## EXERCISE DESCRIPTION
Transcribe exactly everything in the data below from the line containing "Local History Services" down to the line containing "Gene Smith, Curator of Museums", both lines included and nothing further.

┄┄┄┄┄┄

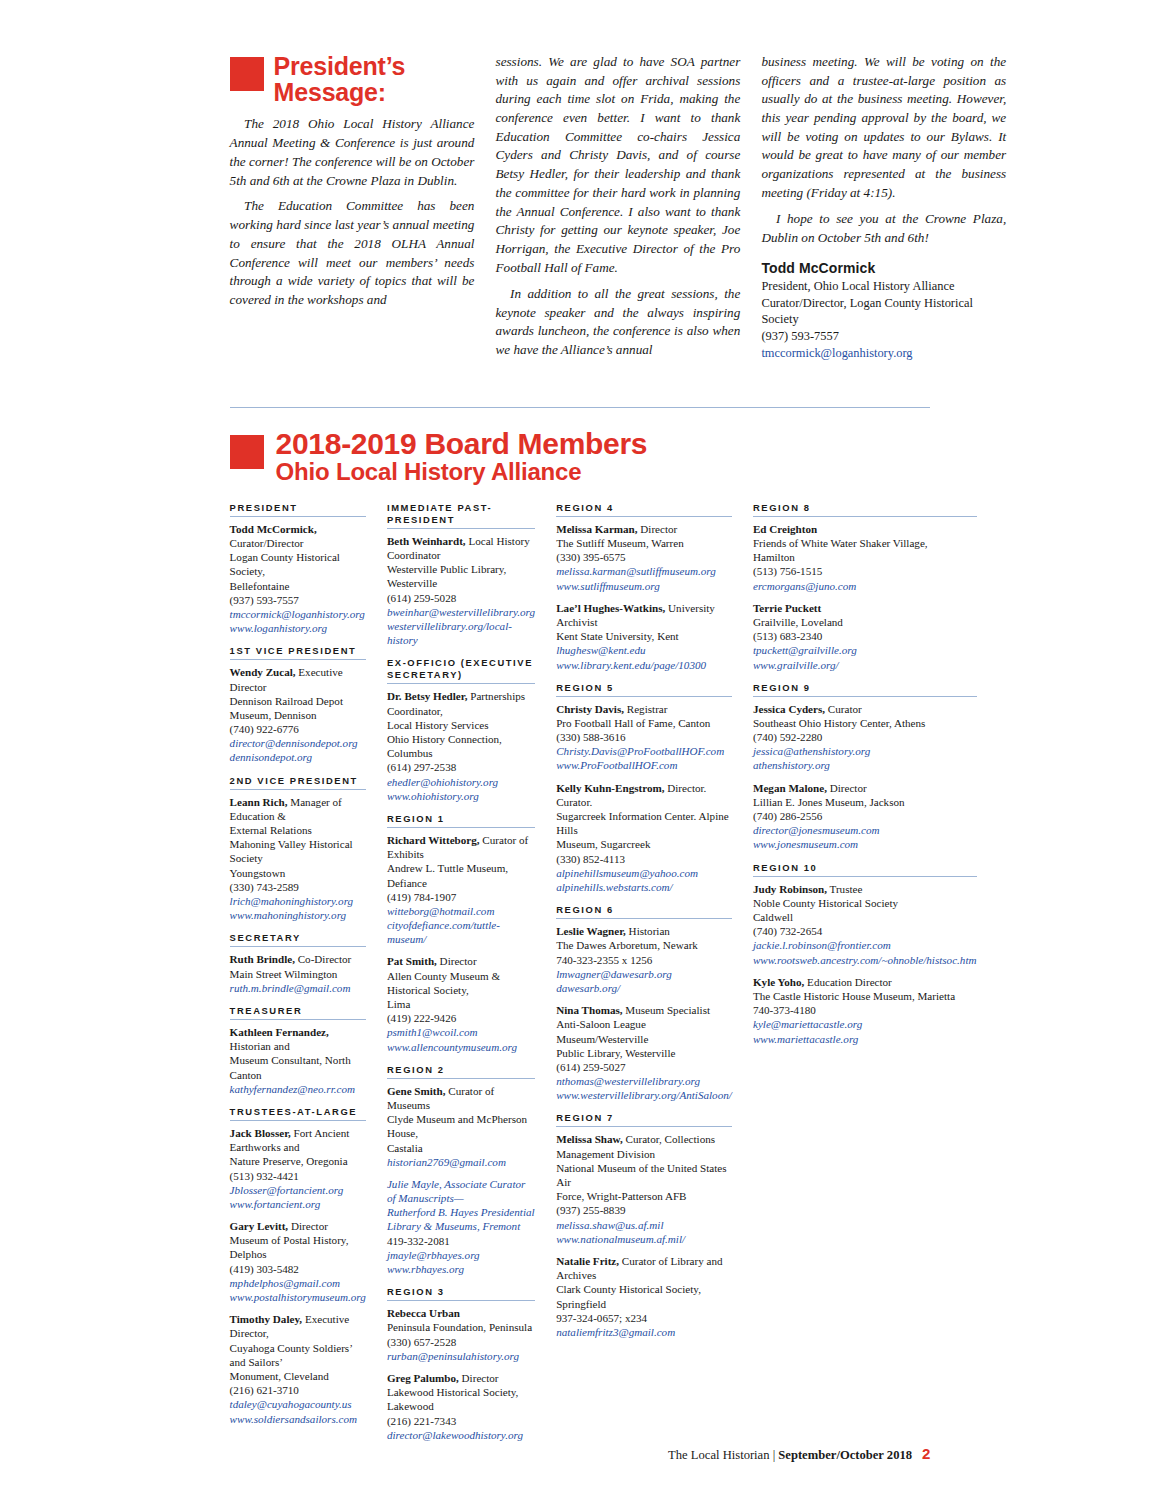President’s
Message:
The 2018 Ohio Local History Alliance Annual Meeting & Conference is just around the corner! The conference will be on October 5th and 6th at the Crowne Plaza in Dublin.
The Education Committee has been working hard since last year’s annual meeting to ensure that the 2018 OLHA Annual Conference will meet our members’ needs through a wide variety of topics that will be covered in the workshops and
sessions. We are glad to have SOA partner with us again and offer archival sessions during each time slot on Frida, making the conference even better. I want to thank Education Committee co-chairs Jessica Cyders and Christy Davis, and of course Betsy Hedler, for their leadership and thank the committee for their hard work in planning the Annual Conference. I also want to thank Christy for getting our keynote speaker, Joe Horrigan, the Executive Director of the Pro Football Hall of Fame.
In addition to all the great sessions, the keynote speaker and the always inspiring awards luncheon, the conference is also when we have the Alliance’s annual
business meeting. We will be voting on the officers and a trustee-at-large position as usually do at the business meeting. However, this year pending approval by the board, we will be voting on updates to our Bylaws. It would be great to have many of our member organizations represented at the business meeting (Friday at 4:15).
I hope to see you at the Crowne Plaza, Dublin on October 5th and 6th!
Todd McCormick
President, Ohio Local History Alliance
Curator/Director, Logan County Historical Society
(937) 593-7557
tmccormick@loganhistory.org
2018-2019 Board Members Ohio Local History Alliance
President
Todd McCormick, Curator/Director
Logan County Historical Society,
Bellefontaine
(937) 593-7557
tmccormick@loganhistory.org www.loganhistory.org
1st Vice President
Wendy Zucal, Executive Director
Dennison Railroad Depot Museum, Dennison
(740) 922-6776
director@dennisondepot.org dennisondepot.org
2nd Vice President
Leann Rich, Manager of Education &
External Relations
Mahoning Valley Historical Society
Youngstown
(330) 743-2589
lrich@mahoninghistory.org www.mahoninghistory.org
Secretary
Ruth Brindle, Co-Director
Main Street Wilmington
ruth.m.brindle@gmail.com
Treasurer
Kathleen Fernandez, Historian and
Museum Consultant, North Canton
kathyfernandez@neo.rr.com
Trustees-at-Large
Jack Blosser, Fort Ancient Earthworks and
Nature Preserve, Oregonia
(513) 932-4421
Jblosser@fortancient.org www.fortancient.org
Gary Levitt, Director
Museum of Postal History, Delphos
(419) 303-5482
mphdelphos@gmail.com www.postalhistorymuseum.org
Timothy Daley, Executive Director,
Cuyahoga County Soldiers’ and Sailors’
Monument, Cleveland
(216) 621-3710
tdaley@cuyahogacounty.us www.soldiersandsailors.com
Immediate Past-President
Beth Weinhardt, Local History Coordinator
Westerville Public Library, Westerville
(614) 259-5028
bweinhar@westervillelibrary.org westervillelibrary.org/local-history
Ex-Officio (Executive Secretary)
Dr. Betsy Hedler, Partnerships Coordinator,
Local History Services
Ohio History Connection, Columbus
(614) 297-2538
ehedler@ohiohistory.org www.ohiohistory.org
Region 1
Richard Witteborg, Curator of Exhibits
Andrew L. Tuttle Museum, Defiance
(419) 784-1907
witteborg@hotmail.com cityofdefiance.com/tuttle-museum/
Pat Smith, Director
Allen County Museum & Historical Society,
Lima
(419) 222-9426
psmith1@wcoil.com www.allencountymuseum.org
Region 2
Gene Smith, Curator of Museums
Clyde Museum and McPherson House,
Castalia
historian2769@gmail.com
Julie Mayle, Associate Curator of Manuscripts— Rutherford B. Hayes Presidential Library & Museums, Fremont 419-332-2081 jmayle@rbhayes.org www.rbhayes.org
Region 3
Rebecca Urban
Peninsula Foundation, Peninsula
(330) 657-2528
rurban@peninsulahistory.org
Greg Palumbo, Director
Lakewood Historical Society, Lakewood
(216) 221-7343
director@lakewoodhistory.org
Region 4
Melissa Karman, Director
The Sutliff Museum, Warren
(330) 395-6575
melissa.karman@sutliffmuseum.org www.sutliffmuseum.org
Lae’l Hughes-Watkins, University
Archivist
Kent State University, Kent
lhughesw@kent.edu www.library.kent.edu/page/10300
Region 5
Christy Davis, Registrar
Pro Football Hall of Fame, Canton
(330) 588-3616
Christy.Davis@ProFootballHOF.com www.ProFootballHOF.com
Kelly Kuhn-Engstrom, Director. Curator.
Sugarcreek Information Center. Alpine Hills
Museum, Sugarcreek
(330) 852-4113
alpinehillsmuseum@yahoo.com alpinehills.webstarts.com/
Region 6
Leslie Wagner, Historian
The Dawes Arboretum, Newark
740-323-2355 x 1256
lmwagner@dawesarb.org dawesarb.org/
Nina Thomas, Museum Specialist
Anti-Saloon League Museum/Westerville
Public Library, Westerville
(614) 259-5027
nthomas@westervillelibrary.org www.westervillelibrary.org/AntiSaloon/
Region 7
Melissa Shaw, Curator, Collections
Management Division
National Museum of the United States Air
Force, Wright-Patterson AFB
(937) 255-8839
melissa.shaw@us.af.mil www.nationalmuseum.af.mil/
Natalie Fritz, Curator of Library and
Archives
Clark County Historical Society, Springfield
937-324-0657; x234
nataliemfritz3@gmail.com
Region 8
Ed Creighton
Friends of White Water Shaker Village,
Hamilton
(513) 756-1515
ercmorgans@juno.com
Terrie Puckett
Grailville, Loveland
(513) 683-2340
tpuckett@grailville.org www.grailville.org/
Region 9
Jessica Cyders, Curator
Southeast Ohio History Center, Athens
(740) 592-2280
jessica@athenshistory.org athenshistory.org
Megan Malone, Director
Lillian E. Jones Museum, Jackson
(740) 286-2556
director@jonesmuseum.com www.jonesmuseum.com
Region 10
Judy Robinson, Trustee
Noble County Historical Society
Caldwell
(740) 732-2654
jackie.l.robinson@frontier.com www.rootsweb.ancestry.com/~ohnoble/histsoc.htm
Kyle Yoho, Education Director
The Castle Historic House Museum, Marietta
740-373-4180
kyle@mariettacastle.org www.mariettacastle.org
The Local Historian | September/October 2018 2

┄┄┄┄┄┄

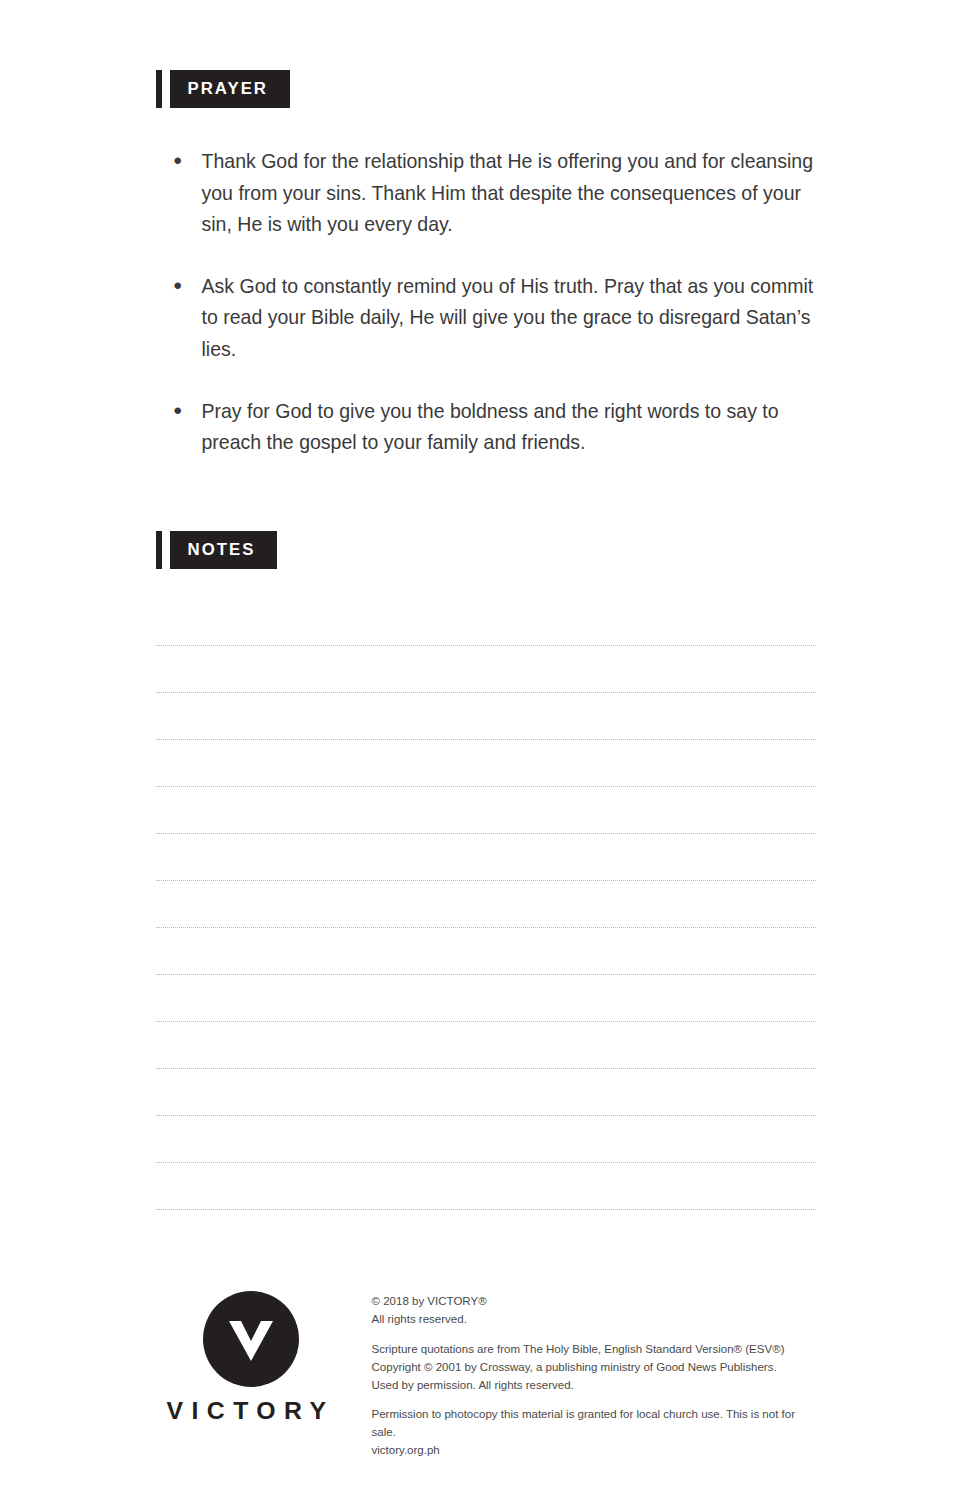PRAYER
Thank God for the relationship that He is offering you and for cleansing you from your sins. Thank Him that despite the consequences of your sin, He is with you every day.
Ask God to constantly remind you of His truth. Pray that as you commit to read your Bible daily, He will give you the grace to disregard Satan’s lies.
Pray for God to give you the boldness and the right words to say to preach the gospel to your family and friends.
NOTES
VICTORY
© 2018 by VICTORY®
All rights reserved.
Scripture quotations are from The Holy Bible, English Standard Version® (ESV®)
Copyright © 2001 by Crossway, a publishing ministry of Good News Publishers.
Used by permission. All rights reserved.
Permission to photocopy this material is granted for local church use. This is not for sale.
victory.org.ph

┄┄┄┄┄┄

## ANSWER
Local History Services
Ohio History Connection, Columbus
(614) 297-2538
ehedler@ohiohistory.org www.ohiohistory.org
Region 1
Richard Witteborg, Curator of Exhibits
Andrew L. Tuttle Museum, Defiance
(419) 784-1907
witteborg@hotmail.com cityofdefiance.com/tuttle-museum/
Pat Smith, Director
Allen County Museum & Historical Society,
Lima
(419) 222-9426
psmith1@wcoil.com www.allencountymuseum.org
Region 2
Gene Smith, Curator of Museums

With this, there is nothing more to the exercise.